Outra justificativa comum é que alguns dos pacientes preteridos não precisam do acesso à alimentação enteral por meio do SUS porque são elegíveis para usar a dieta artesanal. Isso é, eles estão aptos a receber uma preparação caseira, confeccionada a partir de ingredientes comuns, para que a recebam pela sonda. É um método semelhante ao de cozinhar, mas que exige também trituração e liquefação dos alimentos, bem como cuidados adicionais com limpeza e higienização de utensílios e ingredientes.

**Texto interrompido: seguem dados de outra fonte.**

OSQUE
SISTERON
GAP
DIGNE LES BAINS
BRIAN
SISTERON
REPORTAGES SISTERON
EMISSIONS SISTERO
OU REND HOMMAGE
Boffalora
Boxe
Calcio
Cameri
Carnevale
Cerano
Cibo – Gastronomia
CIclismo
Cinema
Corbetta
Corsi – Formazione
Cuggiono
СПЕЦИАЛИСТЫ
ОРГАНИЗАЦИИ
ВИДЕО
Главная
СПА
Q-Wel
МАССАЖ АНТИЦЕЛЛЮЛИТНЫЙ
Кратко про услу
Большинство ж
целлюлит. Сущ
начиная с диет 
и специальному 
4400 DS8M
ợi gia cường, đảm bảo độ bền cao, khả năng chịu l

No caso dos cuidadores, esse é mais uma tarefa para somar a um cotidiano em que não faltam responsabilidades. Essa reportagem perguntou para Fabiana se ela cogitou substituir a dieta enteral pronta por uma preparação caseira. “Não consigo”, foi a resposta, “porque sou responsável por dois acamados; além do meu pai, também tenho a minha mãe para cuidar”.

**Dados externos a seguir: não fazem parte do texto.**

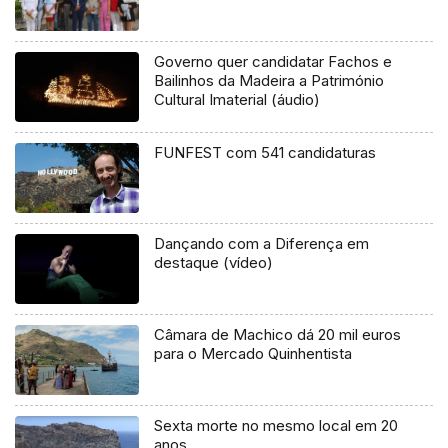
Governo quer candidatar Fachos e
Bailinhos da Madeira a Património
Cultural Imaterial (áudio)
FUNFEST com 541 candidaturas
Dançando com a Diferença em
destaque (vídeo)
Câmara de Machico dá 20 mil euros
para o Mercado Quinhentista
Sexta morte no mesmo local em 20
anos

Além disso, famílias que tentaram usar a versão caseira relatam dificuldades em obter os resultados esperados. “Há uma série de precauções. Minha avó, por exemplo, tem intolerância à lactose, então não podemos usar qualquer ingrediente. E a alimentação caseira, mesmo bem preparada, não funciona. A gente fazendo em casa, por mais que procure fazer direitinho, não consegue suprir todas as necessidades de que o corpo precisa”, conta a cuidadora Rosana de Jesus Santos.

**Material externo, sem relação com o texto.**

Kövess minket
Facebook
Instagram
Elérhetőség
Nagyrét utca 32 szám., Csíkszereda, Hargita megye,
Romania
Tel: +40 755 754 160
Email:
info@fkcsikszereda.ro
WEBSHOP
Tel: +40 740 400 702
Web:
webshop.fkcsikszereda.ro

No meio profissional, existem manuais com instruções para equiparar o conteúdo calórico e nutricional das preparações caseiras com o daquelas de origem industrial. No quadro abaixo, indicamos como é a elaboração de uma das refeições que integram este método. Quem recebe a preparação caseira deve repetir essa dose em até seis vezes por dia, de acordo com um documento do Instituto Girassol, utilizado por nutricionistas.
A nutricionista Wania Maria Alvarenga, associada ao Sindicato dos Nutricionistas do Estado de São Paulo, afirma que, além de ser trabalhosa, a preparação caseira demanda cuidados excepcionais com a higiene. Segundo ela, no caso de famílias mais pobres, que vivem em locais com falta de saneamento básico ou outros problemas de infraestrutura, isso pode não estar acessível de forma adequada. “Há um alto risco de infecção com dieta caseira, porque a ingestão dela não passa pelo filtro da acidez do estômago”, diz.
Como solicitar a dieta enteral
O pedido de dieta enteral é realizado por um nutricionista após consulta. O profissional verifica as condições de peso, altura, idade e sexo, bem como a situação financeira do paciente. Depois, conversa com médico e enfermeiro responsáveis para averiguar eventuais necessidades que não detectou. Feito isso, avalia com a família do paciente a possibilidade de usar a dieta caseira ou de ela comprar a alimentação enteral por conta própria enquanto a solicitação pelo SUS não é atendida.
Assim que essas dúvidas estão sanadas, o nutricionista deve preencher um formulário do governo do estado, especificando o requerimento da dieta enteral. O documento, então, é assinado e carimbado não só pelo nutricionista, mas pelo médico responsável pelo paciente e pelo gerente da UBS onde houve o atendimento. Anexado à documentação, há um relatório que descreve a situação de saúde e socioeconômica da pessoa solicitante.
Uma vez com a papelada em mãos, o cuidador do paciente deve protocolar o pedido na AME Maria Zélia, que fica na zona leste da capital paulista. A partir daí, a resposta deve vir em até 30 dias. Quando os papéis estão incompletos, o pedido nem é recebido pela área e retorna para ser devidamente preenchido pela equipe de atenção primária. O acompanhamento é todo feito por e-mail e não há contato telefônico. Em alguns casos, as dúvidas permanecem ou a resposta nunca vem.